Pregnant women are often advised to cut back on their salt intake during pregnancy by well meaning friends and relatives. Even the medical community believed that salt in the diet contributed to water retention resulting in swelling and bloating. While having too much salt in your diet can cause problems, especially if you have high blood pressure, a moderate intake of sodium is actually healthy for a pregnant woman. It helps to maintain the higher fluid levels required during pregnancy.

What Is Sodium?

Although it has a bad name due to the unhealthy effects of getting too much in your diet, sodium is actually a necessary mineral for good health. It is an electrolyte that helps regulate the fluid levels in the body and helps your body to absorb nutrients.

Salt and Edema

Many women experience problems with swelling of the legs and feet during pregnancy, a condition known as edema. While edema has traditionally been blamed on sodium in the diet, this is not entirely accurate. Edema is caused by higher levels of estrogen and the increased volume of blood in a pregnant woman’s body. Edema is not pleasant, but isn’t a matter for concern in a pregnant woman unless it is accompanied by signs of preeclampsia such as high blood pressure. Although a very high sodium diet may make edema worse, it is not the only culprit.

How Much Salt Is Ok to Eat?

The appropriate amount of sodium for an adult to consume in a day, including a pregnant woman, is about 2400 micrograms. Unfortunately, many of us consume far, far more than that amount. Thus, while it isn’t recommended that you consume too little sodium during pregnancy, if your diet is too high in sodium currently, you should reduce your intake for a healthy pregnancy.

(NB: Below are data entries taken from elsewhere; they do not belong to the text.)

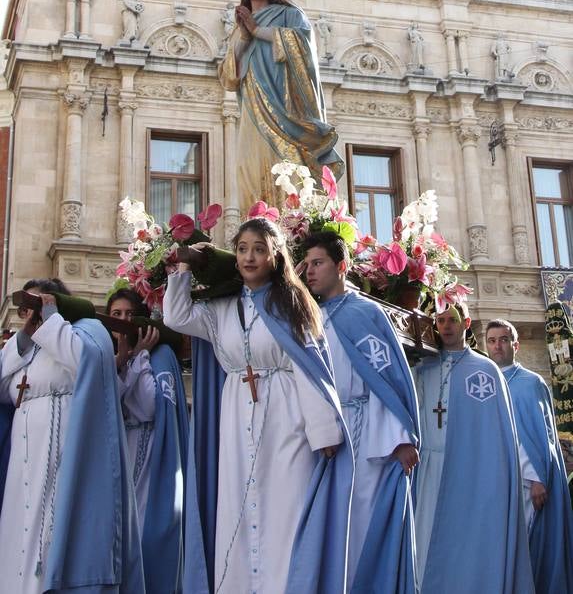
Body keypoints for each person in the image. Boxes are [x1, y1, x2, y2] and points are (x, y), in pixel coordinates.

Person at [163, 216, 353, 594]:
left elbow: (309, 367)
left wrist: (322, 431)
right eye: (242, 249)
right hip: (236, 413)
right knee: (239, 504)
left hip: (287, 416)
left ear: (274, 256)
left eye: (260, 249)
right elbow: (176, 316)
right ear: (234, 257)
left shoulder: (293, 303)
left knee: (285, 508)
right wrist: (184, 267)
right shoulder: (222, 310)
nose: (250, 257)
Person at [0, 277, 144, 593]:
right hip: (23, 460)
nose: (32, 314)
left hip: (63, 451)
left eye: (39, 304)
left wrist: (51, 319)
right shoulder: (21, 346)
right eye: (28, 308)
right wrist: (25, 336)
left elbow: (85, 360)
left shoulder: (82, 331)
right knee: (18, 534)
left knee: (49, 532)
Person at [302, 231, 420, 593]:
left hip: (367, 433)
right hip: (324, 435)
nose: (308, 271)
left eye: (317, 263)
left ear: (341, 267)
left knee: (363, 525)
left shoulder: (365, 312)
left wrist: (400, 439)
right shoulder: (310, 317)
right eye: (305, 264)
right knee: (328, 529)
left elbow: (385, 381)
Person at [414, 302, 534, 594]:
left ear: (466, 323)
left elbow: (496, 435)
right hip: (427, 469)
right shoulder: (422, 367)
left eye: (452, 320)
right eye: (440, 320)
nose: (445, 326)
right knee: (423, 538)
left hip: (466, 472)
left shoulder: (485, 371)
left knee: (462, 541)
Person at [218, 0, 342, 213]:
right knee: (250, 165)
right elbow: (229, 76)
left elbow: (302, 46)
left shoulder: (289, 14)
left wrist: (257, 29)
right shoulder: (239, 28)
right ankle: (256, 220)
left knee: (287, 167)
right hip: (253, 106)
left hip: (286, 108)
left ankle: (291, 221)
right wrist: (244, 34)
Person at [107, 287, 189, 594]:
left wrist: (140, 357)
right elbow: (102, 403)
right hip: (117, 454)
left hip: (150, 450)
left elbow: (149, 406)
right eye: (116, 315)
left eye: (129, 314)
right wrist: (121, 361)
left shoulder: (159, 354)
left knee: (146, 533)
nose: (123, 321)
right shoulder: (107, 355)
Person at [485, 318, 573, 593]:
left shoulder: (530, 383)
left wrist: (537, 479)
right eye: (491, 340)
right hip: (495, 483)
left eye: (503, 340)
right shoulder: (484, 383)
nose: (497, 346)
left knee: (528, 549)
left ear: (515, 345)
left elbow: (540, 437)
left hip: (527, 484)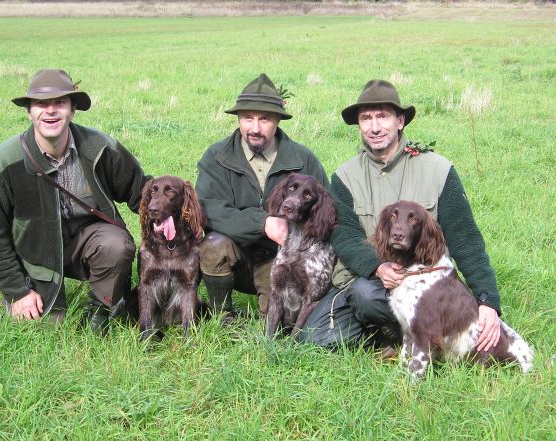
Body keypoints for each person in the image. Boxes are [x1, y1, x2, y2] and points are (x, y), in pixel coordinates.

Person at [298, 79, 502, 356]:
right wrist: (375, 267)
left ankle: (414, 338)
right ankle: (392, 334)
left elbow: (466, 240)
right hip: (371, 281)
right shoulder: (345, 177)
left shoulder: (437, 170)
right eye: (366, 118)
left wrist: (487, 300)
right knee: (316, 339)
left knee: (365, 297)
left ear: (400, 121)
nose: (375, 126)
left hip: (425, 286)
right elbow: (343, 233)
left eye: (383, 116)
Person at [0, 69, 149, 331]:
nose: (51, 111)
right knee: (43, 326)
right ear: (29, 112)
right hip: (35, 253)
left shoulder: (98, 147)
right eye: (42, 104)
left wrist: (181, 209)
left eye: (60, 103)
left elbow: (141, 192)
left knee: (116, 243)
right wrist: (18, 292)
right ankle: (35, 292)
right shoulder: (2, 162)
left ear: (73, 110)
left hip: (88, 243)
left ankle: (100, 309)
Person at [196, 73, 328, 319]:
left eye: (264, 119)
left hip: (281, 257)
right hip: (236, 253)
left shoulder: (303, 159)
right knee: (214, 245)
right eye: (247, 118)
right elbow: (209, 209)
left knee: (283, 321)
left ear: (278, 120)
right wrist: (263, 223)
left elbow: (325, 214)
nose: (254, 128)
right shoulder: (216, 157)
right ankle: (222, 315)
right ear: (238, 119)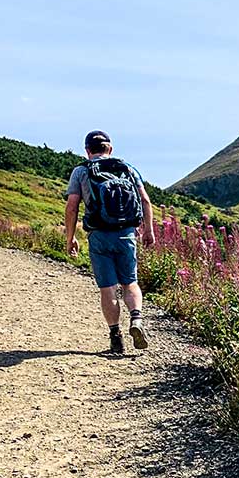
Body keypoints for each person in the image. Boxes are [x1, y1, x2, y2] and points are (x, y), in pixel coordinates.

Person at [64, 130, 156, 354]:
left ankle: (116, 337)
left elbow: (72, 207)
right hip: (126, 234)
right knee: (130, 283)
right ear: (110, 149)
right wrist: (149, 231)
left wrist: (70, 238)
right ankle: (136, 319)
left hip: (99, 236)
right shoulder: (127, 169)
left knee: (108, 289)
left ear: (87, 151)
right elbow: (145, 200)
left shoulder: (81, 171)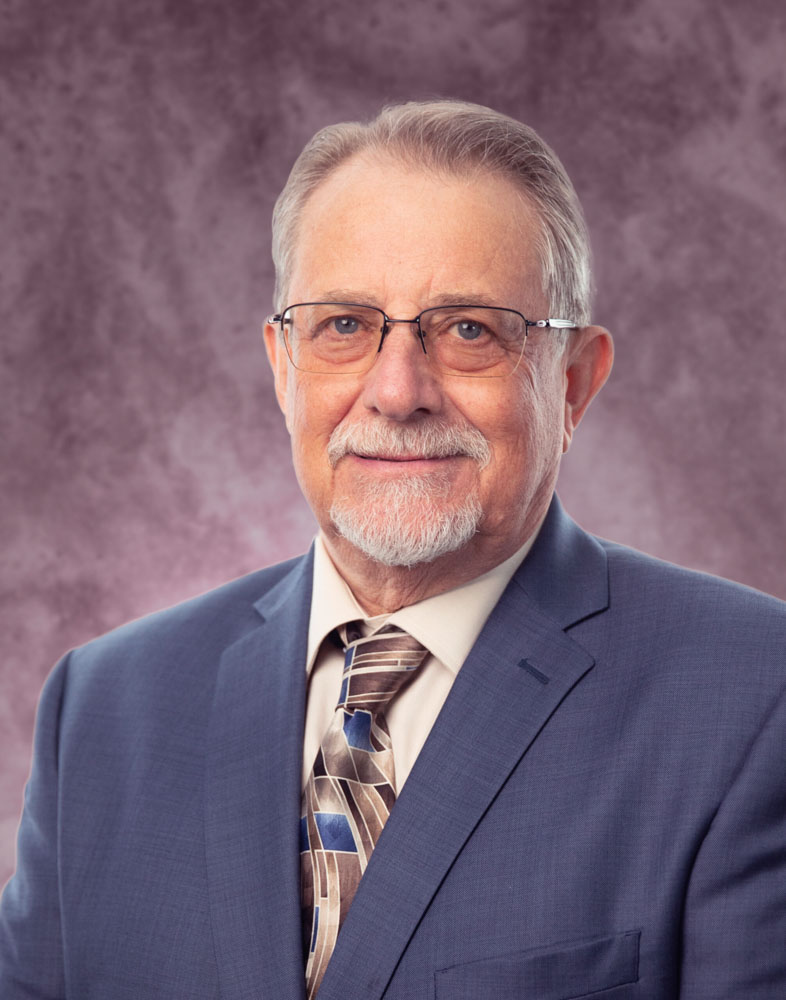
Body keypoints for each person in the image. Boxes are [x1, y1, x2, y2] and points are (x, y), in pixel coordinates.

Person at [1, 100, 784, 1000]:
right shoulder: (102, 713)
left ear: (573, 383)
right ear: (282, 367)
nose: (398, 390)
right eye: (343, 325)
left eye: (468, 330)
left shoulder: (754, 701)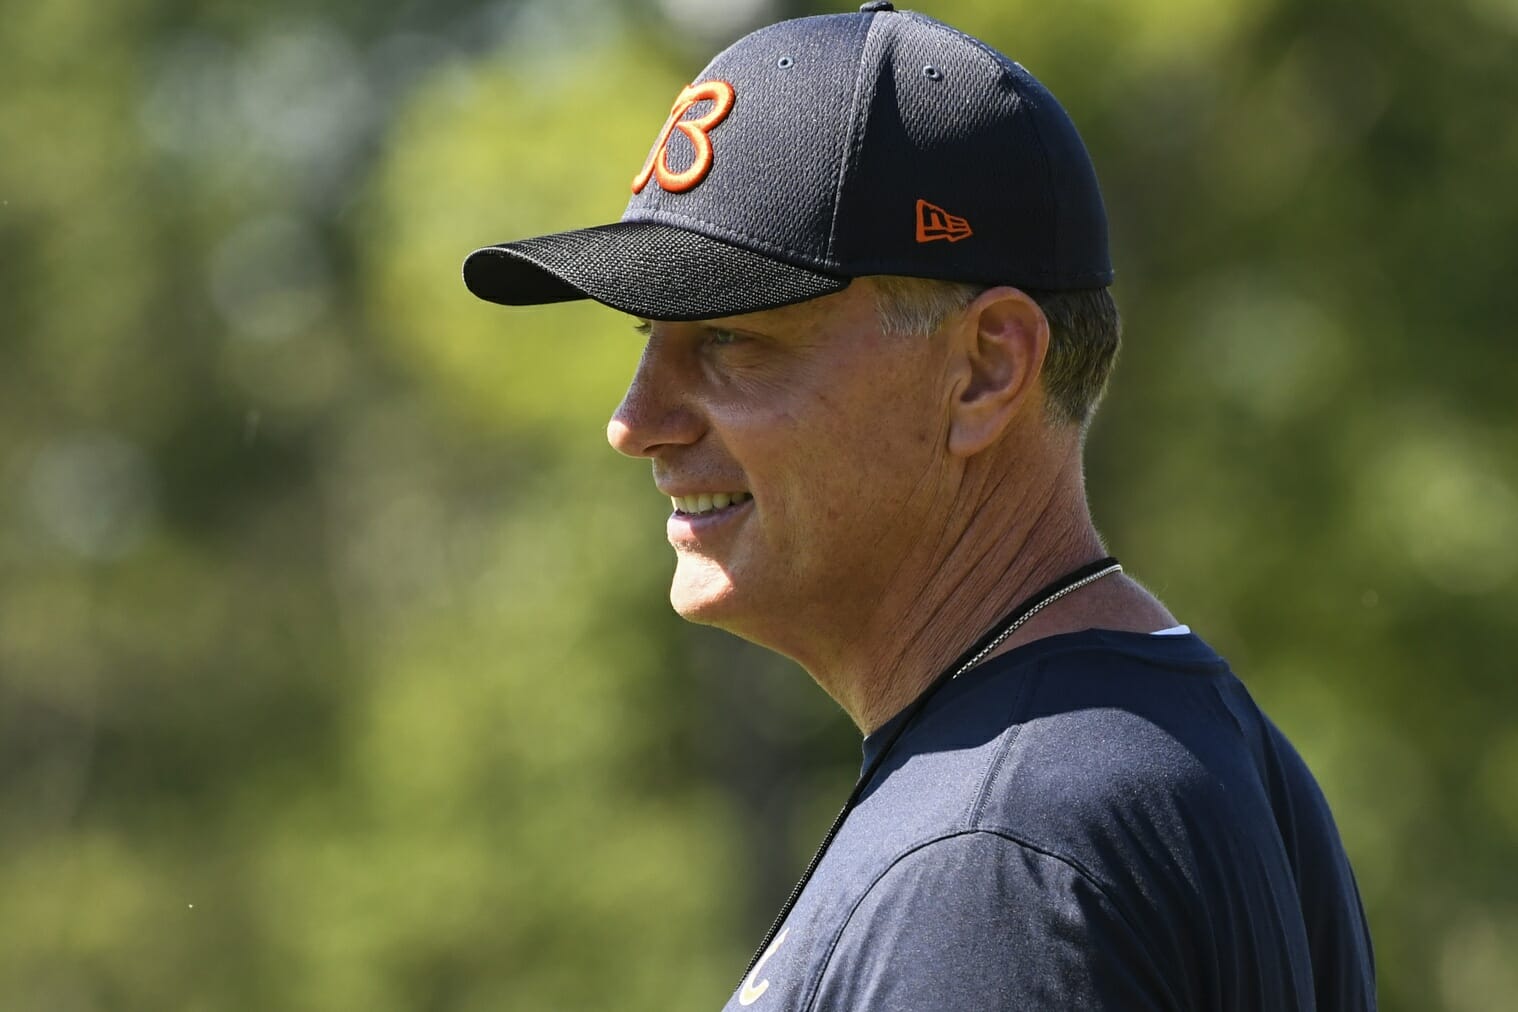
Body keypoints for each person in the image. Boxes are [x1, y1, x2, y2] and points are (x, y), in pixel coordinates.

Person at [462, 3, 1376, 1008]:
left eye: (726, 339)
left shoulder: (993, 858)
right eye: (647, 337)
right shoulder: (1194, 747)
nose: (635, 422)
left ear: (986, 369)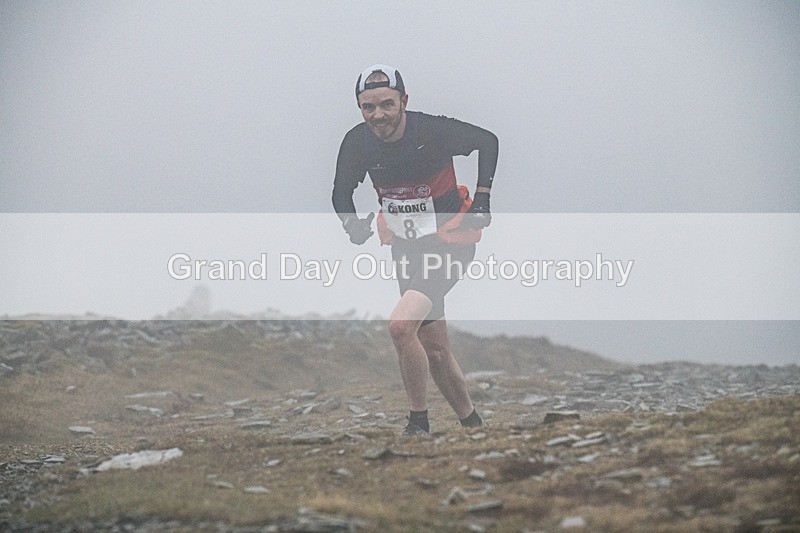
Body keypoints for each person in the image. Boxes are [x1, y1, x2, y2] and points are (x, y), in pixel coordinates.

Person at [332, 64, 498, 435]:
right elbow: (340, 193)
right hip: (407, 249)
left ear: (404, 101)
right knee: (435, 349)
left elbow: (488, 141)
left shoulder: (433, 131)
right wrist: (352, 225)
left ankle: (417, 424)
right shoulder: (358, 142)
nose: (379, 116)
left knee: (400, 326)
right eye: (368, 107)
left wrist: (483, 199)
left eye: (387, 105)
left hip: (451, 243)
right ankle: (473, 424)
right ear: (360, 108)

Avoiding too much sodium can be tricky, as it appears in so many different processed foods, so be sure to read the label before you eat. Fast food is a huge culprit for large amounts of sodium. Ask to see the nutritional information before ordering or better yet, skip fast food altogether and go for a healthier option. Avoid using excess salt on your food at home as well. Remember that all kinds of things from salad dressing to ketchup contain sodium, so use them sparingly. And take it easy with the salt shaker too!

Sodium and Blood Pressure

Diets that are too high in sodium can result in high blood pressure, which is not healthy at any time including during pregnancy. Pregnant women are already at risk of pregnancy-induced high blood pressure, which can be a precursor of preeclampsia, a much more serious condition. If your blood pressure is elevated, you should be tested for other symptoms. Preeclampsia is a serious complication during pregnancy that can result in premature birth and dangerous health problems for the mother. It should be monitored closely. Women who have had preeclampsia in the past should discuss sodium intake with their doctor.

The bottom line on sodium is that it is an important part of a pregnancy diet, but should be watched carefully as it is easy to get too much. Before embarking on a low-sodium diet during your pregnancy, discuss it with your doctor. Both too much and too little sodium can be very unhealthy for you and your baby.